Am Eingang von «kolonial» hängt ein roter Wandteppich mit der Überschrift «Novus Liberalismus Capitalismus», auf dem eine Weltkarte kopfüber abgebildet ist. Die Karte steht natürlich nur auf dem Kopf, weil wir den eurozentristischen Blick weitgehend verinnerlicht haben. Der globale Süden liegt hier also für einmal über dem globalen Norden. Auch das Bild einer Schweiz ohne Kolonien wird in der Ausstellung auf den Kopf beziehungsweise auf den Boden der kolonialen Tatsachen gestellt. Bilder von Schweizer Missionarinnen, Siedlungskolonien mit Schweizer Fahnen oder Rassentheoretiker an Schweizer Universitäten zeichnen das Bild eines Landes, das weitgehend in den imperialen Überlegenheitsdiskurs der europäischen Grossmächte und ihren Zivilisationsanspruch integriert war. 
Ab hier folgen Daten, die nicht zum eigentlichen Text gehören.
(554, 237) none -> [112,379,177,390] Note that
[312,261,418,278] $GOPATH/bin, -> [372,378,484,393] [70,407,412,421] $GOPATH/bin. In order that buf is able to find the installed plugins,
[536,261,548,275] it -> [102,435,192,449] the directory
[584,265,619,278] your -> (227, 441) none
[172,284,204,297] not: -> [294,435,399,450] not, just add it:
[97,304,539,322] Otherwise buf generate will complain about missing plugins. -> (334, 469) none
SCHWEIZ NICHT UNSCHULDIG: In der Ausstellung werden Bilder gezeigt, die das oft übersehene koloniale Erbe und die Beteiligung der Schweiz an imperialen Strukturen beleuchten. (Foto: Landesmuseum Zürich)
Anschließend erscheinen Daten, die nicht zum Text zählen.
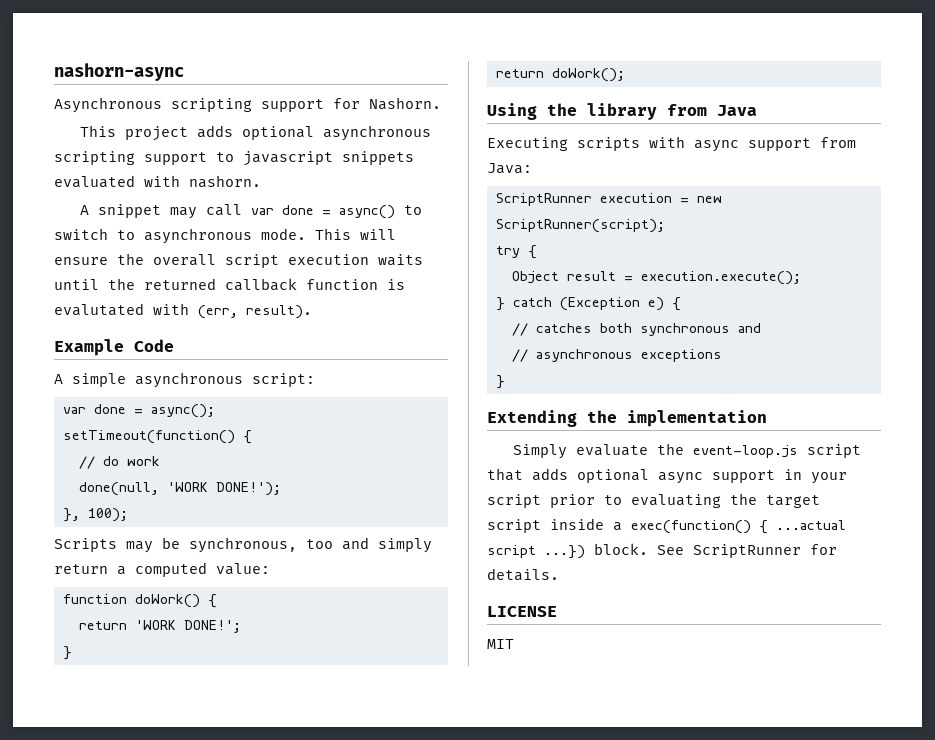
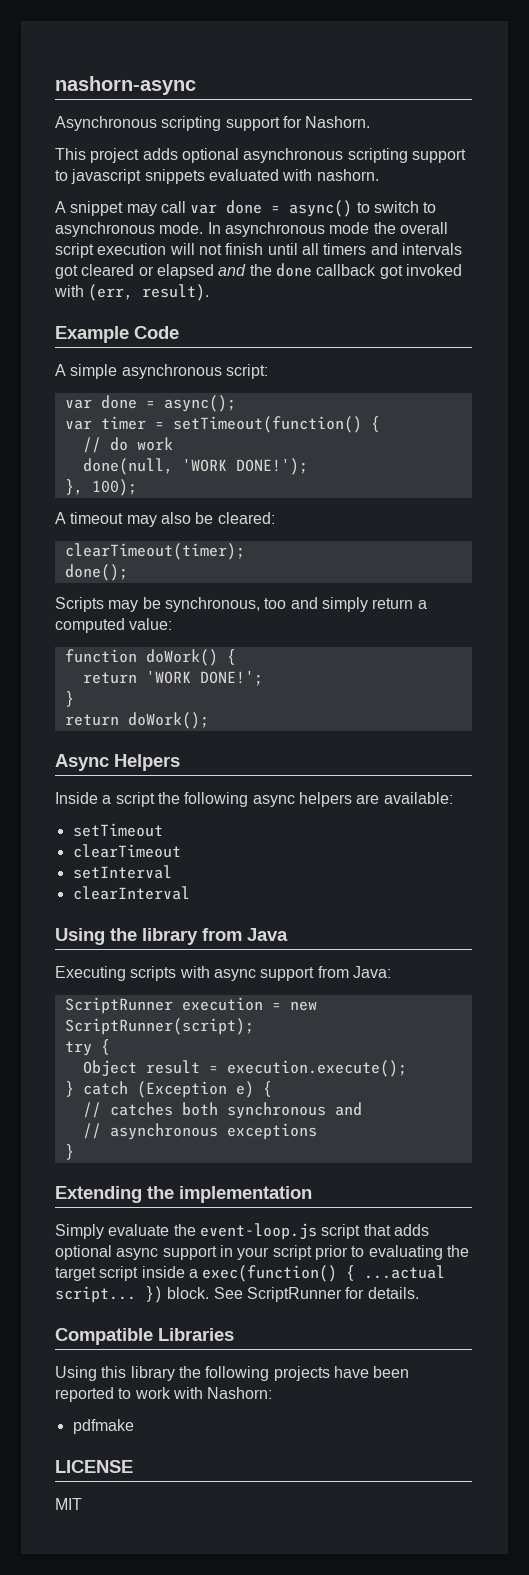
[315,228,396,240] [54,257,108,265] This will ensure -> [207,222,370,237] In asynchronous mode
[378,254,423,266] [54,278,405,291] [54,303,144,316] waits until the returned callback function is evalutated -> [169,243,462,255] [55,263,462,279] will not finish until all timers and intervals got cleared or elapsed and the done callback got invoked
(215, 411) none -> [64,416,164,430] var timer =
(128, 515) none -> [55,512,275,527] [64,543,245,560] [64,564,128,581] // A timeout may also be cleared: // clearTimeout(timer); // done();
(625, 75) none -> [55,754,180,771] [55,792,453,807] [72,823,163,837] [72,844,181,858] [72,865,172,879] [72,886,190,900] // Async Helpers // Inside a script the following async helpers are available: // setTimeout // clearTimeout // setInterval // clearInterval
[487,545,585,559] script ...}) -> [55,1286,163,1303] script... })
(559, 574) none -> [55,1328,234,1345] [55,1366,410,1381] [55,1387,273,1402] [72,1419,134,1434] // Compatible Libraries // Using this library the following projects have been reported to work with Nashorn: // pdfmake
Widerstände und Beziehungen

Gleichzeitig werden in der Ausstellung auch Personen des Widerstands beleuchtet. Haben Sie etwa schon einmal von Tipu Sultan gehört? Der Sohn eines indischen Generals kämpfte gegen die britische Ostindienkompanie und die Kolonialarmee. Auch noch wenig bekannt sind die Abolitionistinnen und Abolitionisten, die sich in Europa schon ab 1788 öffentlich gegen die Sklaverei starkmachten. Der noch immer verbreitete Glaube, früher hätten sich die Leute nicht über die Sklaverei empört, stimmt also nicht. Und auch Biografien und Beziehungen von versklavten Menschen werden beleuchtet. Zum Beispiel Pauline Buisson, die in den 1770er Jahren aus der französischen Kolonie Saint-Domingue (Haiti) nach Yverdon VD kam. Sie lebte dort als Bedienstete im Haus ihres Besitzers, dem Plantagenbesitzer David-Philippe de Treytorrens.

Koloniale Kontinuitäten

Im zweiten Teil der Ausstellung werden die gegenwärtigen Folgen des Kolonialismus thematisiert: so etwa die globale Ungleichheit, ungerechter Rohstoffhandel oder die Umweltzerstörung. Im Zentrum stehen unter dem Titel «koloniale Kontinuitäten» auch aktuelle gesellschaftliche Debatten und Fragen: Sollen beispielsweise Strassennamen oder Denkmäler von Personen, die am Kolonialismus beteiligt waren, geändert werden? Und was bedeutet struktureller Rassismus heute für die Betroffenen in der Schweiz? 

Kolonialismus und Klassenfragen

Der Historiker Bernhard C. Schär, der die vier Kuratorinnen und Kuratoren der Ausstellung beraten hat, erklärt den Schweizer «Kolonialismus ohne Kolonien» als Teil einer Geschichte der europäischen Integration im Rahmen der imperialen Expansion. Die Geschichtsschreibung interessiere sich nun zunehmend auch für die Rückwirkungen dieser kolonialen Ausbeutungsmechanismen auf den europäischen Kontinent. Schär sagt:

Die Machtgefälle und die Entstehung sozialer Klassen innerhalb Europas sind als Konsequenz des kolonialen Projekts noch wenig erforscht.

Die Resultate dieser Forschung werden dann vielleicht die Grundlagen für die nächste postkoloniale Ausstellung im Landesmuseum liefern. Draussen unter dem Neubau des Landesmuseums wird unterdessen auf weitere gute Geschäfte und die internationale Steuerberatung angestossen.